**THE RECORDS**
# # #

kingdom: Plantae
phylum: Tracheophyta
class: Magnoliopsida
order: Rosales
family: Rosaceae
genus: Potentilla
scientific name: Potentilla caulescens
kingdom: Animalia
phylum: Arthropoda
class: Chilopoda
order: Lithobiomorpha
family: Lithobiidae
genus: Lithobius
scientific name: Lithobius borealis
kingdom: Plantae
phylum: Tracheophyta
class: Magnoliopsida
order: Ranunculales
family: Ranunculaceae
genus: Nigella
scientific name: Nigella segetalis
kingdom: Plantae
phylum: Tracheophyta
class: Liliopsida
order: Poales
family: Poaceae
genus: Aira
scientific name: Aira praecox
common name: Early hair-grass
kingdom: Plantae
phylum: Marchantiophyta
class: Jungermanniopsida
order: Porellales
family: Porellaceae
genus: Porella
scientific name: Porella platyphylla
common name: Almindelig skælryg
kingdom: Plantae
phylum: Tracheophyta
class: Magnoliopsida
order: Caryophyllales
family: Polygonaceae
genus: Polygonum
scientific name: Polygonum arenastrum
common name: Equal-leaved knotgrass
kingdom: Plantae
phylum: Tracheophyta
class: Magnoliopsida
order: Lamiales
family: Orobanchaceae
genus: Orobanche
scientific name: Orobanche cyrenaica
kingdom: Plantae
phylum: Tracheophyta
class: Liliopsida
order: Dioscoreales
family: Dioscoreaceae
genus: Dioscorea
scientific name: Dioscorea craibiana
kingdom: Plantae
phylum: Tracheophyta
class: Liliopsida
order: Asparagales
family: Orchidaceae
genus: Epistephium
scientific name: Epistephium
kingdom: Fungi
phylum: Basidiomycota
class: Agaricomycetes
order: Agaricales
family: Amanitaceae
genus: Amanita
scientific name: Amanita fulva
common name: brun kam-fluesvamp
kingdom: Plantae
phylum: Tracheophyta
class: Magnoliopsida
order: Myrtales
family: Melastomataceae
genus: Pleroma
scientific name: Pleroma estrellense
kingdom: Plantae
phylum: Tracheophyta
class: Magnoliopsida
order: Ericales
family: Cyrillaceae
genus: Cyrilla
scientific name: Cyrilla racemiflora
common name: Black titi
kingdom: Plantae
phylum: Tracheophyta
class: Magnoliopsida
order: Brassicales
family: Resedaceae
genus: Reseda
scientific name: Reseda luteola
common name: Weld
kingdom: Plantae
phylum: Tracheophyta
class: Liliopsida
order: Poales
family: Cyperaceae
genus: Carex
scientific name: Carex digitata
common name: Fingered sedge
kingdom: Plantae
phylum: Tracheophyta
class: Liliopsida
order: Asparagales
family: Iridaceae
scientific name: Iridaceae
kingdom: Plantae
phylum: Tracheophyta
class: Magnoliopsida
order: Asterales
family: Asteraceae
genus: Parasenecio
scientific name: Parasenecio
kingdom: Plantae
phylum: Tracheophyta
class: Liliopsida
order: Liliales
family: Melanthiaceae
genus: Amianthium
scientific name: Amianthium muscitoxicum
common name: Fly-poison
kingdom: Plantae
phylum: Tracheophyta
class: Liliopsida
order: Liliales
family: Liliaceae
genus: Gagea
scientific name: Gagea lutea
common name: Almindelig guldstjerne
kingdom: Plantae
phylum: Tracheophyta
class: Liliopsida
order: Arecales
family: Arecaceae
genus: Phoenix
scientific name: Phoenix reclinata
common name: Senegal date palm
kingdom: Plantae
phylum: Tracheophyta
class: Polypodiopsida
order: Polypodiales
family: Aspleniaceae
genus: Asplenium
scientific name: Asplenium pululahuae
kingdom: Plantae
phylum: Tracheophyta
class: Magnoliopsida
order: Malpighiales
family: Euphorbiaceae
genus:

# # #

Copy out the data from the line with "scientific name: Aira praecox" up to and including the line with "family: Dioscoreaceae", keeping every line identical to the original.

scientific name: Aira praecox
common name: Early hair-grass
kingdom: Plantae
phylum: Marchantiophyta
class: Jungermanniopsida
order: Porellales
family: Porellaceae
genus: Porella
scientific name: Porella platyphylla
common name: Almindelig skælryg
kingdom: Plantae
phylum: Tracheophyta
class: Magnoliopsida
order: Caryophyllales
family: Polygonaceae
genus: Polygonum
scientific name: Polygonum arenastrum
common name: Equal-leaved knotgrass
kingdom: Plantae
phylum: Tracheophyta
class: Magnoliopsida
order: Lamiales
family: Orobanchaceae
genus: Orobanche
scientific name: Orobanche cyrenaica
kingdom: Plantae
phylum: Tracheophyta
class: Liliopsida
order: Dioscoreales
family: Dioscoreaceae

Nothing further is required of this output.